» **Materials provided**
* * * * *
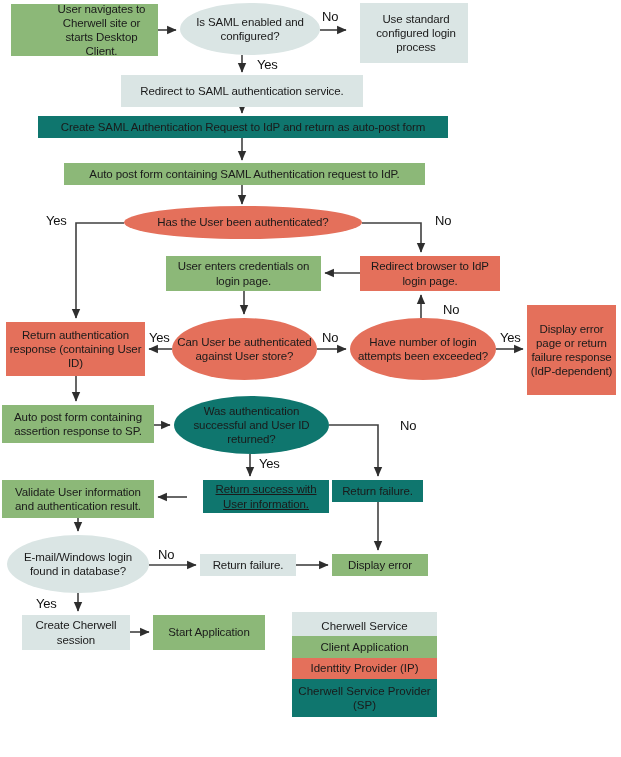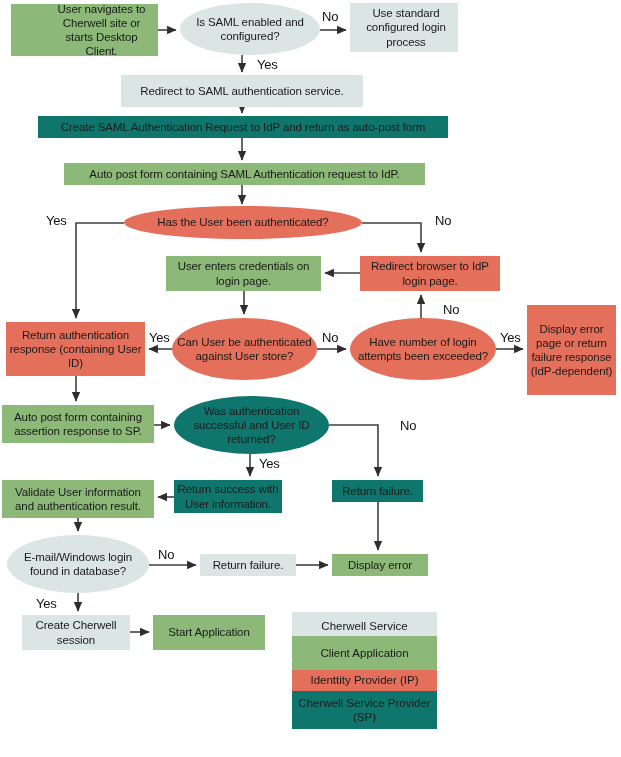--- a/index.html
+++ b/index.html
@@ -147,21 +147,21 @@
     </g>
   </svg>
 
   <div id="nodes-layer">
       <div class="node rect c-client" style="left: 11px; top: 4px; width: 147px; height: 52px; padding-left: 37px;">
         <span>User navigates to Cherwell site or starts Desktop Client.</span>
       </div>
       <div class="node ellipse c-service" style="left: 180px; top: 3px; width: 140px; height: 52px;">
         <span>Is SAML enabled and configured?</span>
       </div>
-      <div class="node rect c-service" style="left: 350px; top: 3px; width: 108px; height: 49px; padding-left: 7px;">
+      <div class="node rect c-service" style="left: 360px; top: 3px; width: 108px; height: 60px; padding-left: 7px;">
         <span>Use standard configured login process</span>
       </div>
       <div class="node rect c-service" style="left: 121px; top: 75px; width: 242px; height: 32px;">
         <span>Redirect to SAML authentication service.</span>
       </div>
       <div class="node rect c-sp" style="left: 38px; top: 116px; width: 410px; height: 22px;">
         <span>Create SAML Authentication Request to IdP and return as auto-post form</span>
       </div>
       <div class="node rect c-client" style="left: 64px; top: 163px; width: 361px; height: 22px;">
         <span>Auto post form containing SAML Authentication request to IdP.</span>
@@ -186,21 +186,21 @@
       </div>
       <div class="node rect c-idp" style="left: 527px; top: 305px; width: 89px; height: 90px;">
         <span>Display error page or return failure response (IdP-dependent)</span>
       </div>
       <div class="node rect c-client" style="left: 2px; top: 405px; width: 152px; height: 38px;">
         <span>Auto post form containing assertion response to SP.</span>
       </div>
       <div class="node ellipse c-sp" style="left: 174px; top: 396px; width: 155px; height: 58px;">
         <span>Was authentication successful and User ID returned?</span>
       </div>
-      <div class="node rect c-sp" style="left: 174px; top: 480px; width: 108px; height: 33px;">
+      <div class="node rect c-sp" style="left: 203px; top: 480px; width: 126px; height: 33px; text-decoration: underline;">
         <span>Return success with User information.</span>
       </div>
       <div class="node rect c-sp" style="left: 332px; top: 480px; width: 91px; height: 22px;">
         <span>Return failure.</span>
       </div>
       <div class="node rect c-client" style="left: 2px; top: 480px; width: 152px; height: 38px;">
         <span>Validate User information and authentication result.</span>
       </div>
       <div class="node ellipse c-service" style="left: 7px; top: 535px; width: 142px; height: 58px;">
         <span>E-mail/Windows login found in database?</span>
@@ -232,21 +232,21 @@
       <div class="label" style="left: 400px; top: 418px;">No</div>
       <div class="label" style="left: 158px; top: 547px;">No</div>
       <div class="label" style="left: 36px; top: 596px;">Yes</div>
     </div>
 
   <div class="key-table" id="key-table" style="left: 292px; top: 612px; width: 145px;">
     <div id="key-rows">
         <div class="key-row c-service" style="height: 24px; display: flex; align-items: flex-end; justify-content: center;">
           <span>Cherwell Service</span>
         </div>
-        <div class="key-row c-client" style="height: 34px; display: flex; align-items: center; justify-content: center;">
+        <div class="key-row c-client" style="height: 22px; display: flex; align-items: center; justify-content: center;">
           <span>Client Application</span>
         </div>
         <div class="key-row c-idp" style="height: 21px; display: flex; align-items: center; justify-content: center;">
           <span>Identtity Provider (IP)</span>
         </div>
         <div class="key-row c-sp" style="height: 38px; display: flex; align-items: center; justify-content: center;">
           <span>Cherwell Service Provider (SP)</span>
         </div>
       </div>
   </div>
* * * * *
Write out all the data exactly, minus pictures.

» **Answer**
--- a/index.html
+++ b/index.html
@@ -147,21 +147,21 @@
     </g>
   </svg>
 
   <div id="nodes-layer">
       <div class="node rect c-client" style="left: 11px; top: 4px; width: 147px; height: 52px; padding-left: 37px;">
         <span>User navigates to Cherwell site or starts Desktop Client.</span>
       </div>
       <div class="node ellipse c-service" style="left: 180px; top: 3px; width: 140px; height: 52px;">
         <span>Is SAML enabled and configured?</span>
       </div>
-      <div class="node rect c-service" style="left: 350px; top: 3px; width: 108px; height: 49px; padding-left: 7px;">
+      <div class="node rect c-service" style="left: 360px; top: 3px; width: 108px; height: 60px; padding-left: 7px;">
         <span>Use standard configured login process</span>
       </div>
       <div class="node rect c-service" style="left: 121px; top: 75px; width: 242px; height: 32px;">
         <span>Redirect to SAML authentication service.</span>
       </div>
       <div class="node rect c-sp" style="left: 38px; top: 116px; width: 410px; height: 22px;">
         <span>Create SAML Authentication Request to IdP and return as auto-post form</span>
       </div>
       <div class="node rect c-client" style="left: 64px; top: 163px; width: 361px; height: 22px;">
         <span>Auto post form containing SAML Authentication request to IdP.</span>
@@ -186,21 +186,21 @@
       </div>
       <div class="node rect c-idp" style="left: 527px; top: 305px; width: 89px; height: 90px;">
         <span>Display error page or return failure response (IdP-dependent)</span>
       </div>
       <div class="node rect c-client" style="left: 2px; top: 405px; width: 152px; height: 38px;">
         <span>Auto post form containing assertion response to SP.</span>
       </div>
       <div class="node ellipse c-sp" style="left: 174px; top: 396px; width: 155px; height: 58px;">
         <span>Was authentication successful and User ID returned?</span>
       </div>
-      <div class="node rect c-sp" style="left: 174px; top: 480px; width: 108px; height: 33px;">
+      <div class="node rect c-sp" style="left: 203px; top: 480px; width: 126px; height: 33px; text-decoration: underline;">
         <span>Return success with User information.</span>
       </div>
       <div class="node rect c-sp" style="left: 332px; top: 480px; width: 91px; height: 22px;">
         <span>Return failure.</span>
       </div>
       <div class="node rect c-client" style="left: 2px; top: 480px; width: 152px; height: 38px;">
         <span>Validate User information and authentication result.</span>
       </div>
       <div class="node ellipse c-service" style="left: 7px; top: 535px; width: 142px; height: 58px;">
         <span>E-mail/Windows login found in database?</span>
@@ -232,21 +232,21 @@
       <div class="label" style="left: 400px; top: 418px;">No</div>
       <div class="label" style="left: 158px; top: 547px;">No</div>
       <div class="label" style="left: 36px; top: 596px;">Yes</div>
     </div>
 
   <div class="key-table" id="key-table" style="left: 292px; top: 612px; width: 145px;">
     <div id="key-rows">
         <div class="key-row c-service" style="height: 24px; display: flex; align-items: flex-end; justify-content: center;">
           <span>Cherwell Service</span>
         </div>
-        <div class="key-row c-client" style="height: 34px; display: flex; align-items: center; justify-content: center;">
+        <div class="key-row c-client" style="height: 22px; display: flex; align-items: center; justify-content: center;">
           <span>Client Application</span>
         </div>
         <div class="key-row c-idp" style="height: 21px; display: flex; align-items: center; justify-content: center;">
           <span>Identtity Provider (IP)</span>
         </div>
         <div class="key-row c-sp" style="height: 38px; display: flex; align-items: center; justify-content: center;">
           <span>Cherwell Service Provider (SP)</span>
         </div>
       </div>
   </div>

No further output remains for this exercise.